# New HD is NOISEY



## marspinball (Feb 20, 2006)

Hi

Just upgraded my series 2 from 40 to 250gb. Original disk was a Maxtor and new disk Seagate. I intentionally chose Seagate for the five year warranty and always being extremely quiet compared to all other drives I have used, well at least in my PC's. The new HD makes a lot of clicking sounds especially when busy.

I searched the forums and found something called ftool but apparently it does not work on newer Seagates. I also checked Seagates web page and no tools could be located for sound management.

Anyone have any other suggestions.

Thanks, Martin


----------



## funtoupgrade (Mar 15, 2005)

Take it back and get another brand if it really bothers you. Keep in mind it runs quite a bit more in the first day after installation and will be more more noticeable then.


----------



## Tracy RainH2o (Nov 18, 2005)

That's strange.

The Seagate 250GB that I bought is really quite. The Maxtor 200GB is the one that is loud at my house.


----------



## 1283 (Sep 8, 2000)

Seagate 7200.8 250GB is noisy. 7200.9 250GB should be quiet.

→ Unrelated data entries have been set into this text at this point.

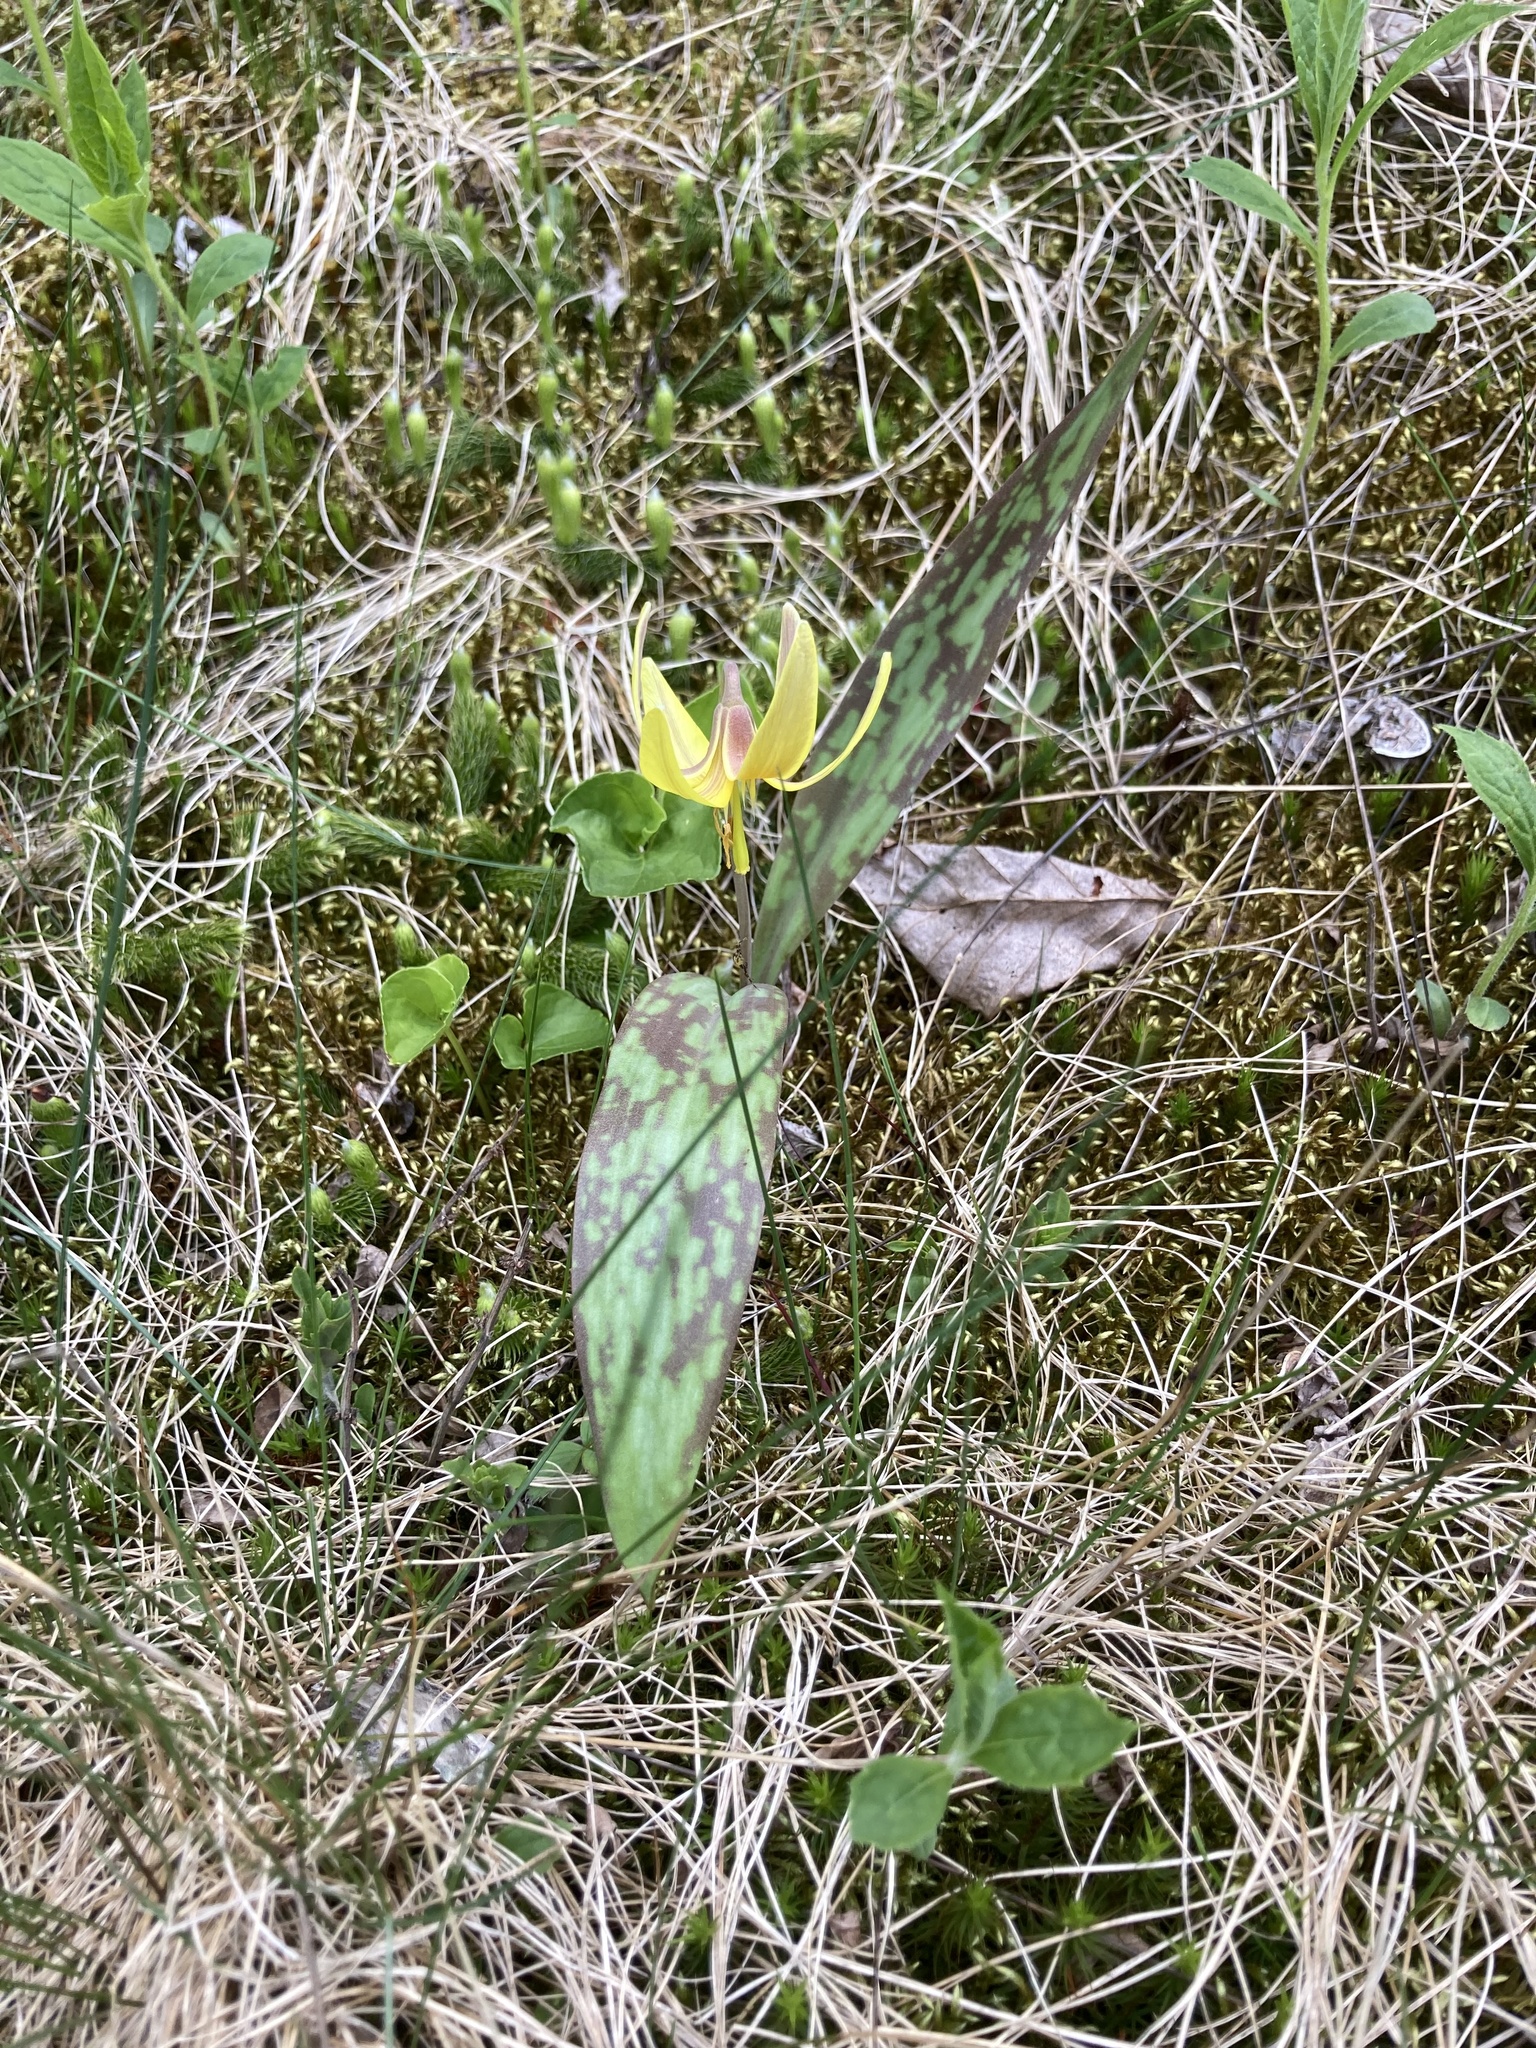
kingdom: Plantae
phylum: Tracheophyta
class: Liliopsida
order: Liliales
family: Liliaceae
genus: Erythronium
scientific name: Erythronium americanum
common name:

If the Maxtor 200GB is noisy, most likely it's not set to the quiet mode.


----------



## gman78 (Feb 19, 2006)

Yesterday I bought a Seagate 160gb and upgraded my R10 with it. It woke me up this morning and sounds like a geiger counter.  

I'm hoping it quiets down soon. It seems there are random periods of quiet and periods of absolute chatter.


----------



## thespacepope72 (Jan 25, 2005)

I had installed a 160GB Seagate in the DirecTV DVR in my bedroom and it was so loud that I eventually gave up on it and switched back to the Western Digital 40GB.


----------



## kschauwe (Sep 17, 2003)

The new WD are known to be quiet.


----------



## Pauli (Mar 1, 2004)

The best way to quiet down the seek noise from your Seagate is to "decouple" it from the case. This can be done by unscrewing the drive from the mounting bracket and loosely placing the drive on some very soft, vibration-absorbing material. I have done this to my units on some 1/2" strips of Sorbothane and it has worked very well. This stuff is very tacky which prevents the drive from moving around, but I also put some twist-ties around the drive and case bracket to make sure the drive doesn't move anywhere. I'm not sure where you can get Sorbothane anymore, but you can buy and cut up some of those gel-shoe cushion things and it should work OK. Good luck.


----------



## xnevergiveinx (Apr 5, 2004)

i just bought a 250 gig seagate, it's a 7200.8 drive. it's a little noisy, but nothing terrible. i can hear by fans in my series 2 more than the hard drive, because i have the case fan and the twin breeze fan.

my series 1 is dead quiet. the case fan is so quiet and last time i pulled the cord, i thought the fan had died on me. it has a hitachi deskstar drive in it. the drive is dead quiet also, because i used the hitachi acoustic sound adjustment program to make it silent.
goto http://www.hitachigst.com/hdd/support/download.htm
and download the program called feature tool. i used it on a couple of my other drives, which were maxtors and western digitals


----------



## wmm_16 (Jul 10, 2003)

I used some little cork washers that came with my last motherboard and I can't hear my new 160 gig Seagate. I just put them between the hard drive and the metal brackets.


----------